Task prompt — Retype each line of the material below word for word; pictures stay out.

Data excerpts —
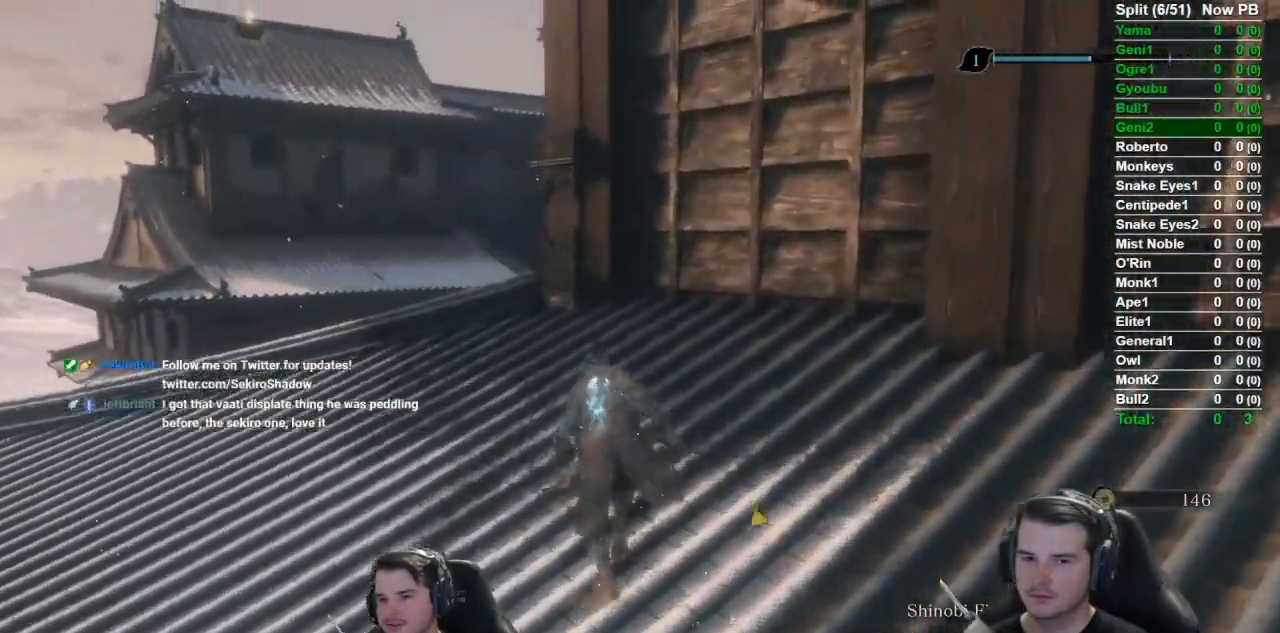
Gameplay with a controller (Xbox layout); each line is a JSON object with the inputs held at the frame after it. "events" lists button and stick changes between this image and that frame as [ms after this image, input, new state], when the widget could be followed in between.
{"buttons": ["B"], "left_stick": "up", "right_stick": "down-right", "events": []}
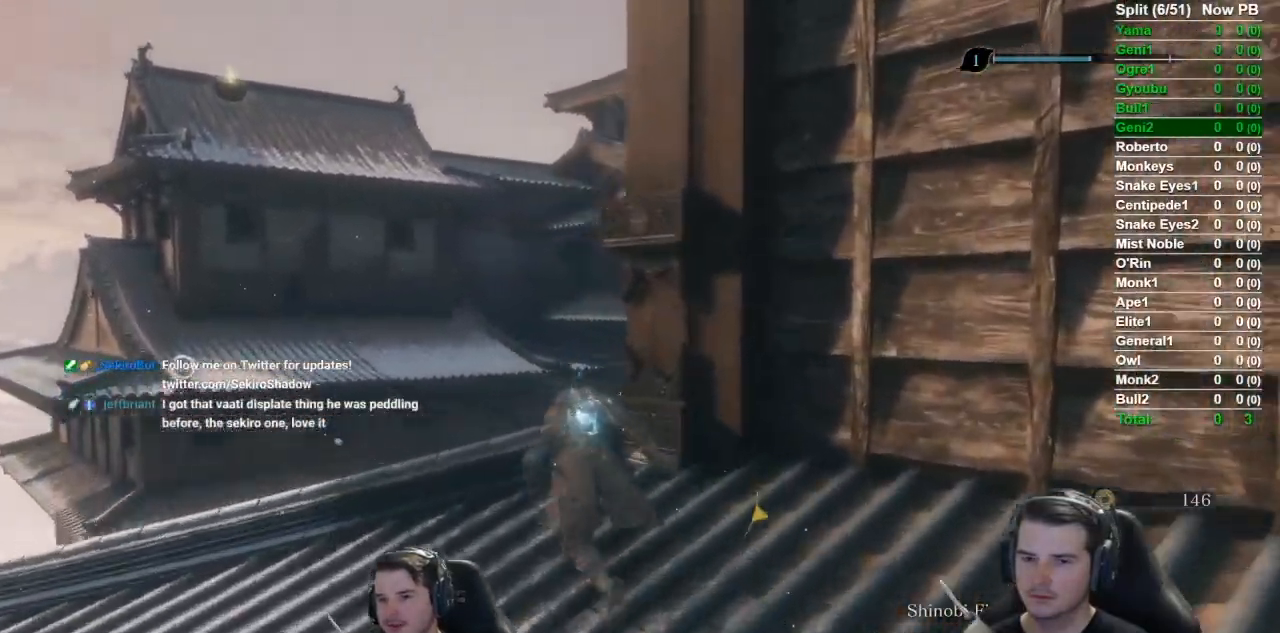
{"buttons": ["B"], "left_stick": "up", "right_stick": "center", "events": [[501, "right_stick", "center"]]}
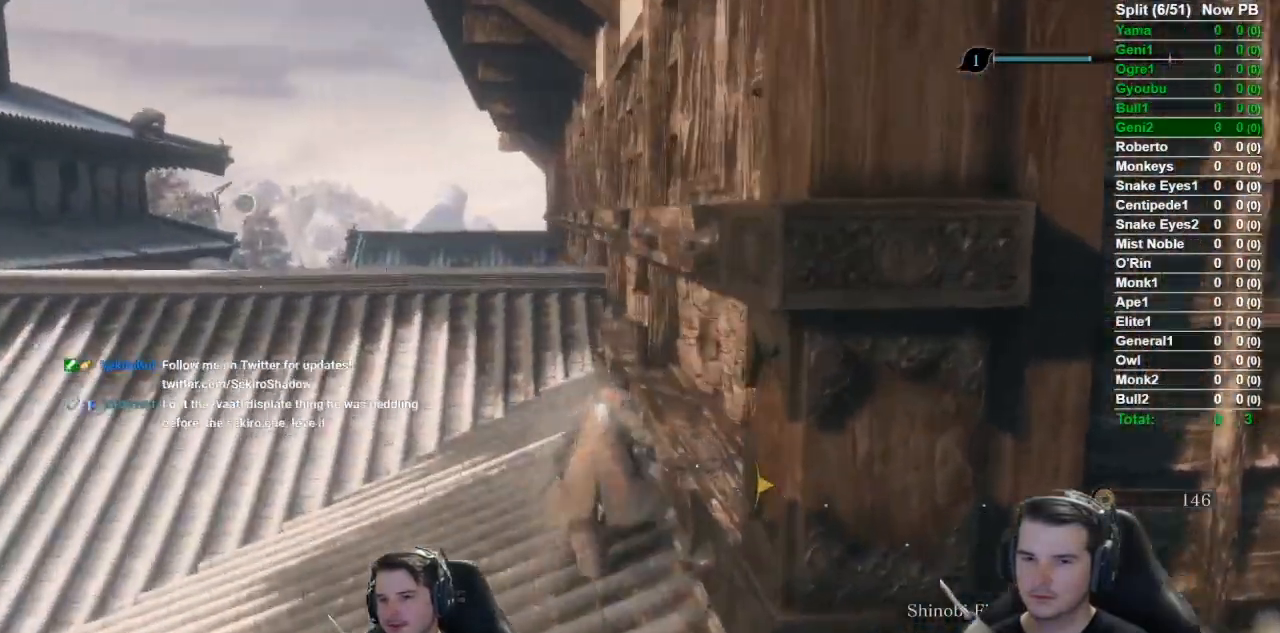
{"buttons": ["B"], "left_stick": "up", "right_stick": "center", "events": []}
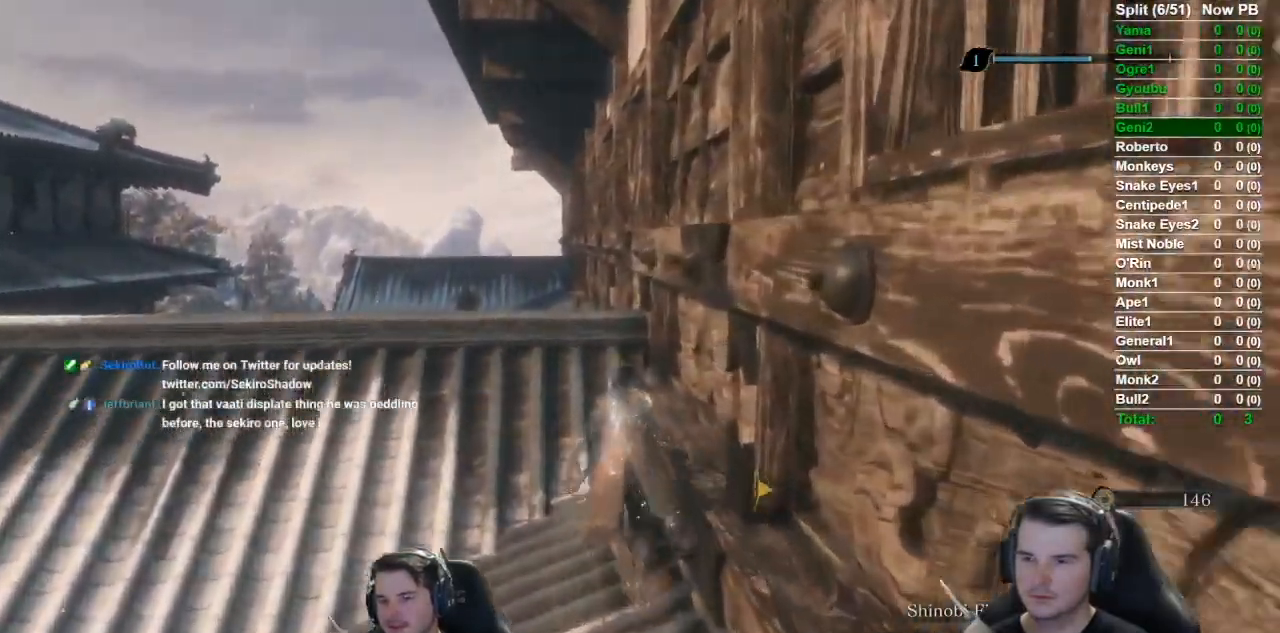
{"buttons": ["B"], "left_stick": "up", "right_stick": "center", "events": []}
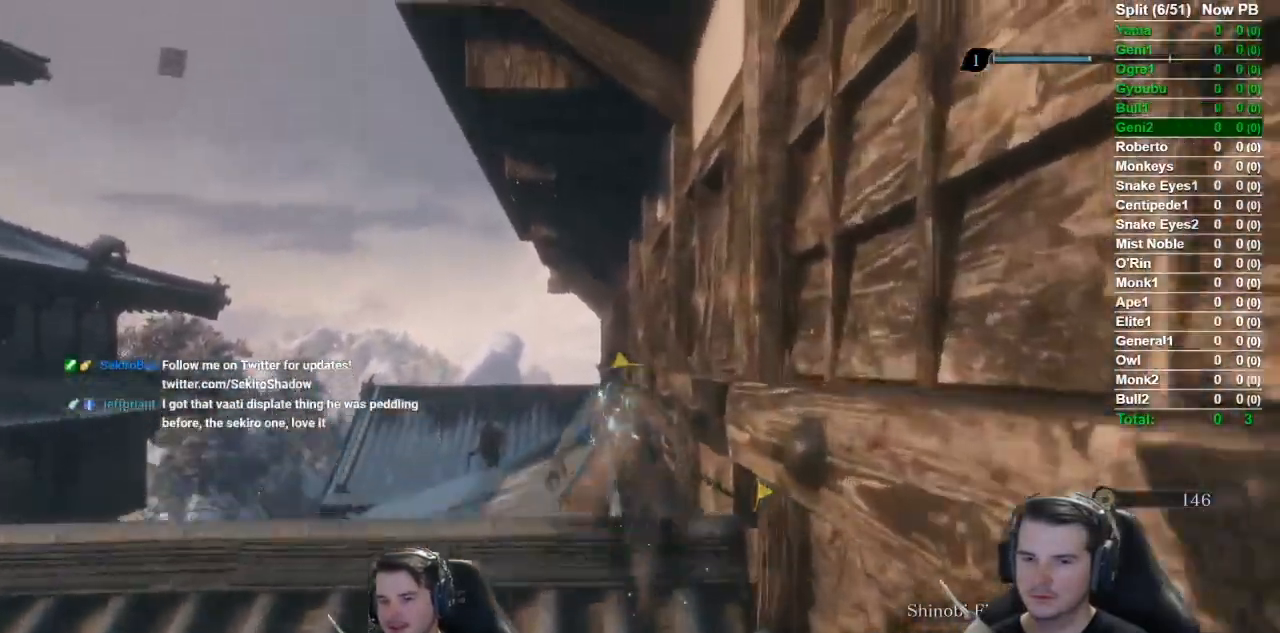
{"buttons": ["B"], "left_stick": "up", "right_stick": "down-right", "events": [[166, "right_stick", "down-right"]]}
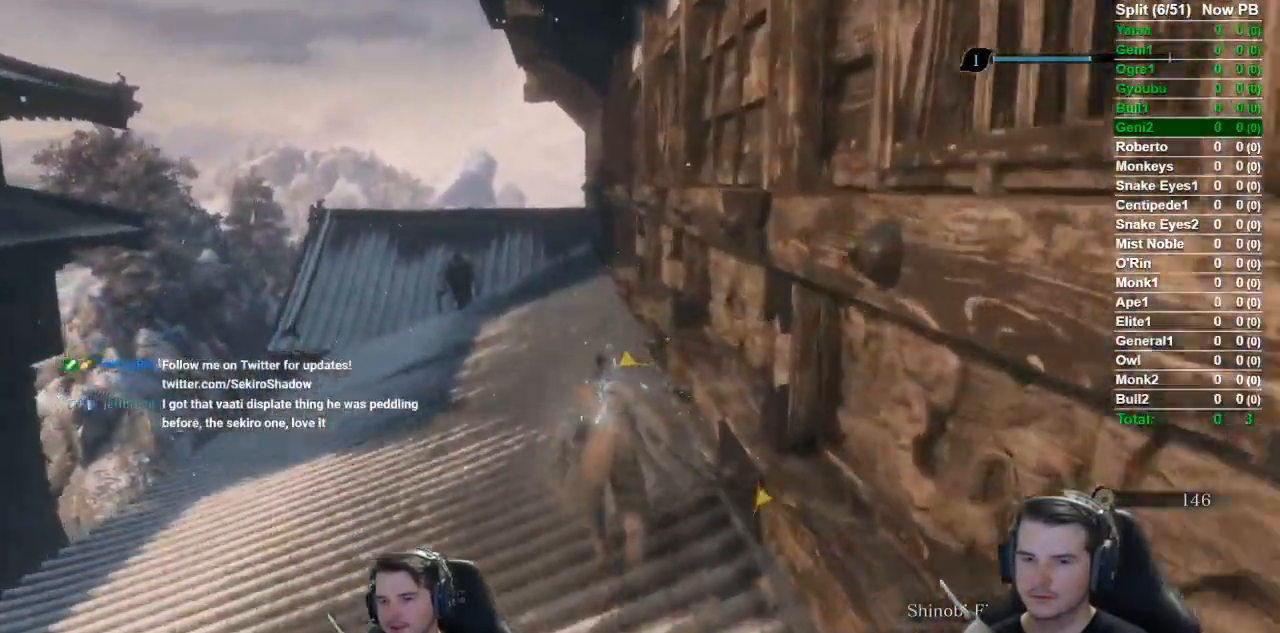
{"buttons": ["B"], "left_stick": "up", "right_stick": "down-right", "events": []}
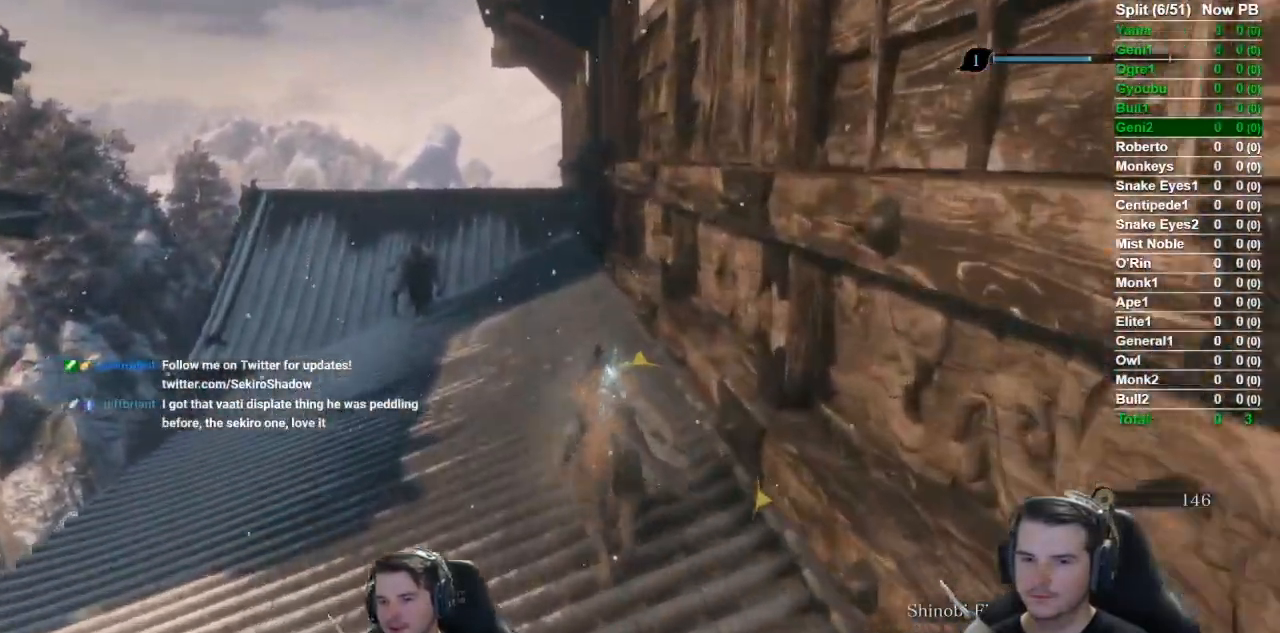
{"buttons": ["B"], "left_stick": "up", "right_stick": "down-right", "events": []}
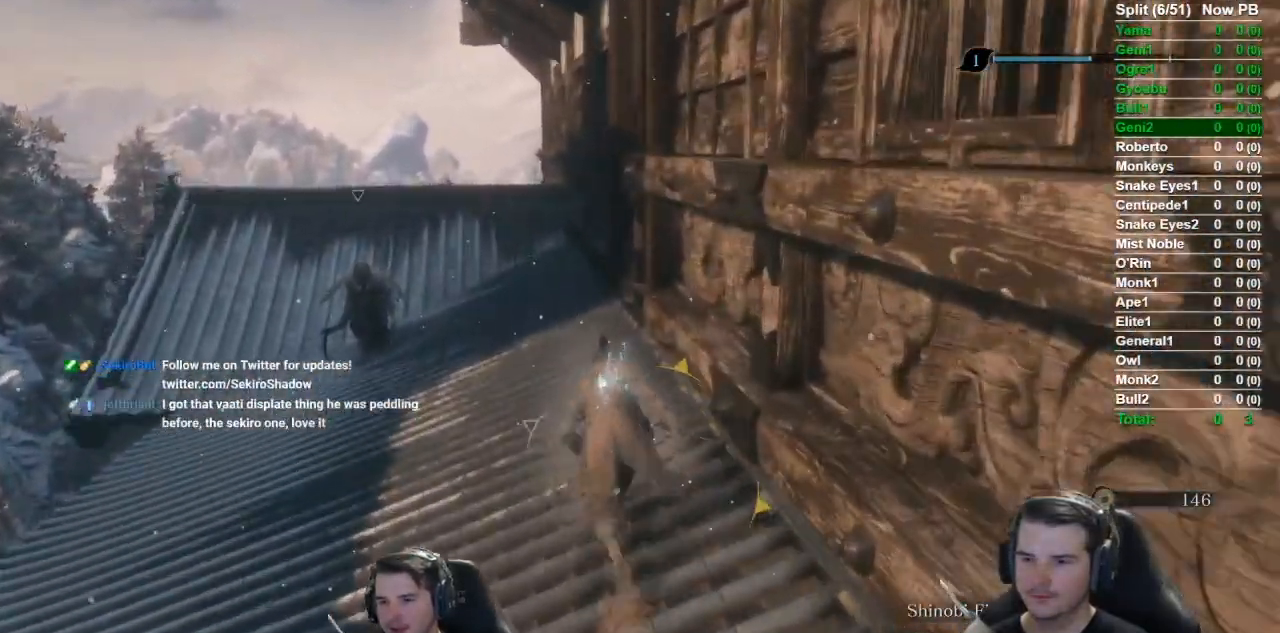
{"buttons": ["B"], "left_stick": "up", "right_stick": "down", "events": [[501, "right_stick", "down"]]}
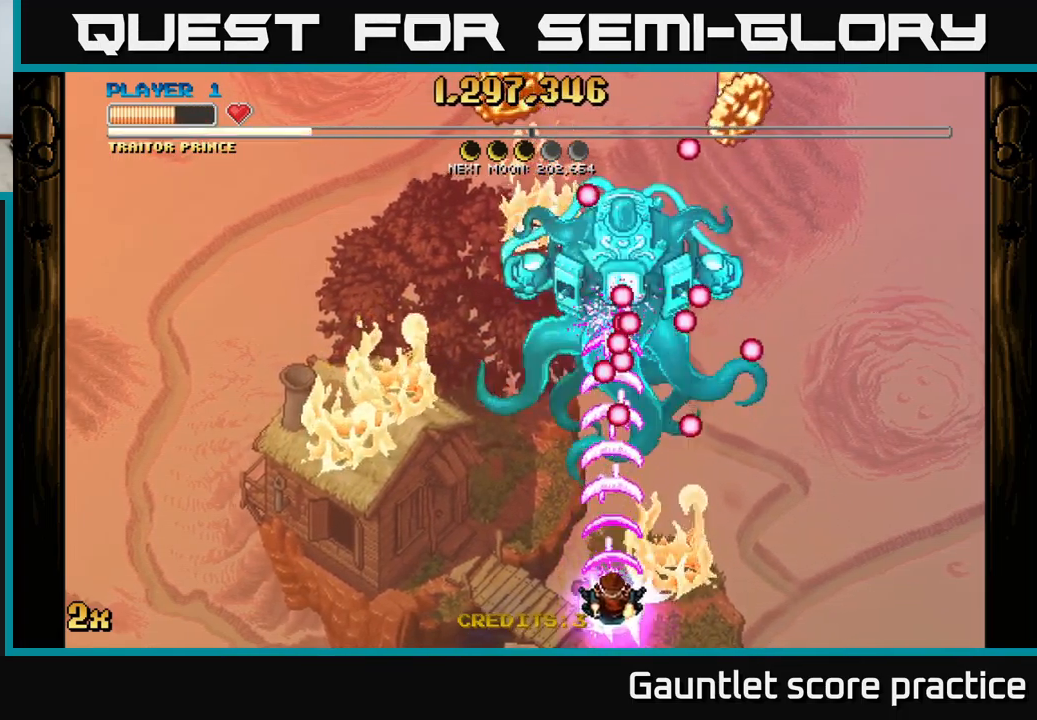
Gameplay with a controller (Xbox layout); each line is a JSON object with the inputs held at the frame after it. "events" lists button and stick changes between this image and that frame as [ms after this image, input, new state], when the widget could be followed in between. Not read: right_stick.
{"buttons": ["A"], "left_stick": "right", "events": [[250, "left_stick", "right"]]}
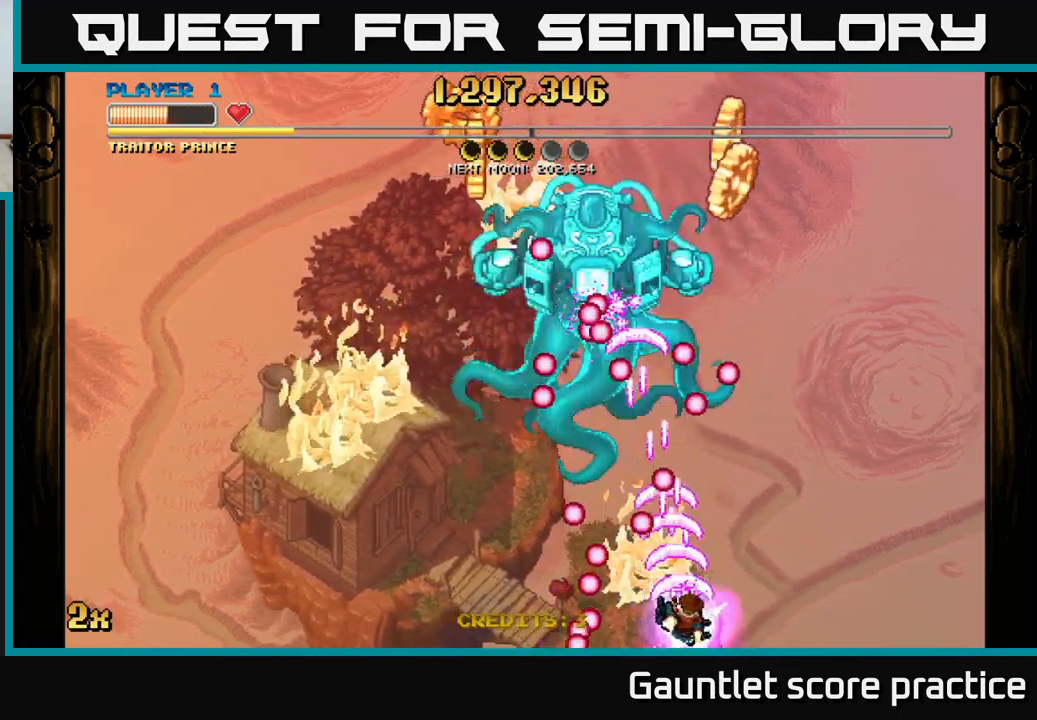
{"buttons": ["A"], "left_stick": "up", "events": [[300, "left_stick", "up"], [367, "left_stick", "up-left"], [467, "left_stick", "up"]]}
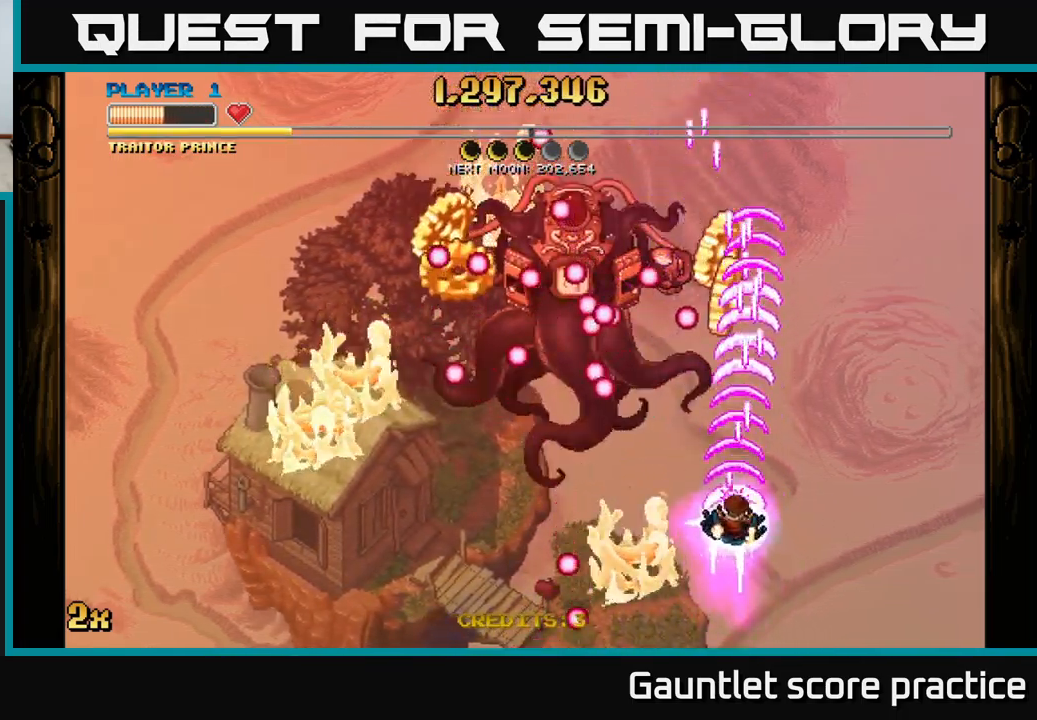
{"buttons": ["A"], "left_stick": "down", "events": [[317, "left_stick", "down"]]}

Exercise response —
Gameplay with a controller (Xbox layout); each line is a JSON object with the inputs held at the frame after it. "events" lists button and stick changes between this image and that frame as [ms after this image, input, new state], when the widget could be followed in between.
{"buttons": ["B"], "left_stick": "up", "right_stick": "down-right", "events": []}
{"buttons": ["B"], "left_stick": "up", "right_stick": "center", "events": [[501, "right_stick", "center"]]}
{"buttons": ["B"], "left_stick": "up", "right_stick": "center", "events": []}
{"buttons": ["B"], "left_stick": "up", "right_stick": "center", "events": []}
{"buttons": ["B"], "left_stick": "up", "right_stick": "down-right", "events": [[166, "right_stick", "down-right"]]}
{"buttons": ["B"], "left_stick": "up", "right_stick": "down-right", "events": []}
{"buttons": ["B"], "left_stick": "up", "right_stick": "down-right", "events": []}
{"buttons": ["B"], "left_stick": "up", "right_stick": "down", "events": [[501, "right_stick", "down"]]}
Gameplay with a controller (Xbox layout); each line is a JSON object with the inputs held at the frame after it. "events" lists button and stick changes between this image and that frame as [ms after this image, input, new state], when the widget could be followed in between. Not read: right_stick.
{"buttons": ["A"], "left_stick": "right", "events": [[250, "left_stick", "right"]]}
{"buttons": ["A"], "left_stick": "up", "events": [[300, "left_stick", "up"], [367, "left_stick", "up-left"], [467, "left_stick", "up"]]}
{"buttons": ["A"], "left_stick": "down", "events": [[317, "left_stick", "down"]]}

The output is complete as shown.